What the task requires
Transcribe only the lines of the listing below from the one holding "government-appointed commissions have" through the one holding "shrouded in mystery.", inclusive, without any change.

Extracted data
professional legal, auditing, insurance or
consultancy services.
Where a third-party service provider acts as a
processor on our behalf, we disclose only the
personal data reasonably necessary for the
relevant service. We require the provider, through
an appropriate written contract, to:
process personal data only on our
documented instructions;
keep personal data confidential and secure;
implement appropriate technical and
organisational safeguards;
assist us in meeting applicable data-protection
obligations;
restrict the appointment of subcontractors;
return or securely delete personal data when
==
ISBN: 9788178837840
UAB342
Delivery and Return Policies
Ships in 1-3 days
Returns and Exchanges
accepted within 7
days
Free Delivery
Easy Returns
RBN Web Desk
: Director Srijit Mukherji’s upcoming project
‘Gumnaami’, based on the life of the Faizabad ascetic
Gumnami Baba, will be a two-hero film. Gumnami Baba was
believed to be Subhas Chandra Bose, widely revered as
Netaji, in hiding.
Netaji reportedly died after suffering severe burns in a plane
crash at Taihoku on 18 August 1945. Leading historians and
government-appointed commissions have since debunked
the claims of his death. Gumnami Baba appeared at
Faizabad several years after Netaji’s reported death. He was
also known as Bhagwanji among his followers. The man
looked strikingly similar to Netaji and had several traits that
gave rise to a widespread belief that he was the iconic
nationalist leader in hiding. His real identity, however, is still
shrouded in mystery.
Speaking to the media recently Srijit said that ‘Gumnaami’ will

Task response
government-appointed commissions have since debunked
the claims of his death. Gumnami Baba appeared at
Faizabad several years after Netaji’s reported death. He was
also known as Bhagwanji among his followers. The man
looked strikingly similar to Netaji and had several traits that
gave rise to a widespread belief that he was the iconic
nationalist leader in hiding. His real identity, however, is still
shrouded in mystery.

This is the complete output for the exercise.